• _Your task_: Copy the data below word for word, keeping every line, symbol and space as it stands.

• _Dataset extract_:
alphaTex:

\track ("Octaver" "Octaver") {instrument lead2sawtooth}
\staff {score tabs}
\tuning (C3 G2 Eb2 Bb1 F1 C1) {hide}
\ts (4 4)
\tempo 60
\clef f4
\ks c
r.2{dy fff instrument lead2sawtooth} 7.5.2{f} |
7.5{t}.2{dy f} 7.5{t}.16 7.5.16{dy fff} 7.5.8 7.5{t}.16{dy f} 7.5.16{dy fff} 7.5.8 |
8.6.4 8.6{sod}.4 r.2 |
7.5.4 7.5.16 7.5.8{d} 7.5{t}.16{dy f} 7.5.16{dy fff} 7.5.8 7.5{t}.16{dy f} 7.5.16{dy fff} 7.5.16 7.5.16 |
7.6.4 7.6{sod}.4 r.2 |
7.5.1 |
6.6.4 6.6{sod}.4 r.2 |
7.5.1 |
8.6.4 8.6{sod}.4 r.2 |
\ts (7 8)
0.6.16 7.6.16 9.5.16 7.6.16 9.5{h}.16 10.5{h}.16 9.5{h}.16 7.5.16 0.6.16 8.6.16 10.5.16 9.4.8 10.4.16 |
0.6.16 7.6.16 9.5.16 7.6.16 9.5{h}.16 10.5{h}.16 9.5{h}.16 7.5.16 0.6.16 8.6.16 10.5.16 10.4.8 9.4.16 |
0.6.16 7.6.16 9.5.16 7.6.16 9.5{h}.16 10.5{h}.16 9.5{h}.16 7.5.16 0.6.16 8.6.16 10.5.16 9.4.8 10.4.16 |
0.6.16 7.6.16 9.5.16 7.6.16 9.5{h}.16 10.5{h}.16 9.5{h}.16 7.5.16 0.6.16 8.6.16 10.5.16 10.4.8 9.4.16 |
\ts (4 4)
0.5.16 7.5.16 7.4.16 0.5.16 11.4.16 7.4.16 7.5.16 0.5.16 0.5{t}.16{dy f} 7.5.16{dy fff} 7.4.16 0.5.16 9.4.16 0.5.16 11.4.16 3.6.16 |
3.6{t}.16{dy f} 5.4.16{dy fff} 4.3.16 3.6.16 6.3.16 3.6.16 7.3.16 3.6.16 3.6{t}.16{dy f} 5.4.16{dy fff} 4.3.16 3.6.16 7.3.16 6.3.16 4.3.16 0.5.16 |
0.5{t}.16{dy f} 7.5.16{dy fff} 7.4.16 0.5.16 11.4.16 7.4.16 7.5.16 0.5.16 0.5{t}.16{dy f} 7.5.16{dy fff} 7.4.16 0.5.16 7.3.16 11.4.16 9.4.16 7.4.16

• _Result_:
alphaTex:

\track ("Octaver" "Octaver") {instrument lead2sawtooth}
\staff {score tabs}
\tuning (C3 G2 Eb2 Bb1 F1 C1) {hide}
\ts (4 4)
\tempo 60
\clef f4
\ks c
r.2{dy fff instrument lead2sawtooth} 7.5.2{f} |
7.5{t}.2{dy f} 7.5{t}.16 7.5.16{dy fff} 7.5.8 7.5{t}.16{dy f} 7.5.16{dy fff} 7.5.8 |
8.6.4 8.6{sod}.4 r.2 |
7.5.4 7.5.16 7.5.8{d} 7.5{t}.16{dy f} 7.5.16{dy fff} 7.5.8 7.5{t}.16{dy f} 7.5.16{dy fff} 7.5.16 7.5.16 |
7.6.4 7.6{sod}.4 r.2 |
7.5.1 |
6.6.4 6.6{sod}.4 r.2 |
7.5.1 |
8.6.4 8.6{sod}.4 r.2 |
\ts (7 8)
0.6.16 7.6.16 9.5.16 7.6.16 9.5{h}.16 10.5{h}.16 9.5{h}.16 7.5.16 0.6.16 8.6.16 10.5.16 9.4.8 10.4.16 |
0.6.16 7.6.16 9.5.16 7.6.16 9.5{h}.16 10.5{h}.16 9.5{h}.16 7.5.16 0.6.16 8.6.16 10.5.16 10.4.8 9.4.16 |
0.6.16 7.6.16 9.5.16 7.6.16 9.5{h}.16 10.5{h}.16 9.5{h}.16 7.5.16 0.6.16 8.6.16 10.5.16 9.4.8 10.4.16 |
0.6.16 7.6.16 9.5.16 7.6.16 9.5{h}.16 10.5{h}.16 9.5{h}.16 7.5.16 0.6.16 8.6.16 10.5.16 10.4.8 9.4.16 |
\ts (4 4)
0.5.16 7.5.16 7.4.16 0.5.16 11.4.16 7.4.16 7.5.16 0.5.16 0.5{t}.16{dy f} 7.5.16{dy fff} 7.4.16 0.5.16 9.4.16 0.5.16 11.4.16 3.6.16 |
3.6{t}.16{dy f} 5.4.16{dy fff} 4.3.16 3.6.16 6.3.16 3.6.16 7.3.16 3.6.16 3.6{t}.16{dy f} 5.4.16{dy fff} 4.3.16 3.6.16 7.3.16 6.3.16 4.3.16 0.5.16 |
0.5{t}.16{dy f} 7.5.16{dy fff} 7.4.16 0.5.16 11.4.16 7.4.16 7.5.16 0.5.16 0.5{t}.16{dy f} 7.5.16{dy fff} 7.4.16 0.5.16 7.3.16 11.4.16 9.4.16 7.4.16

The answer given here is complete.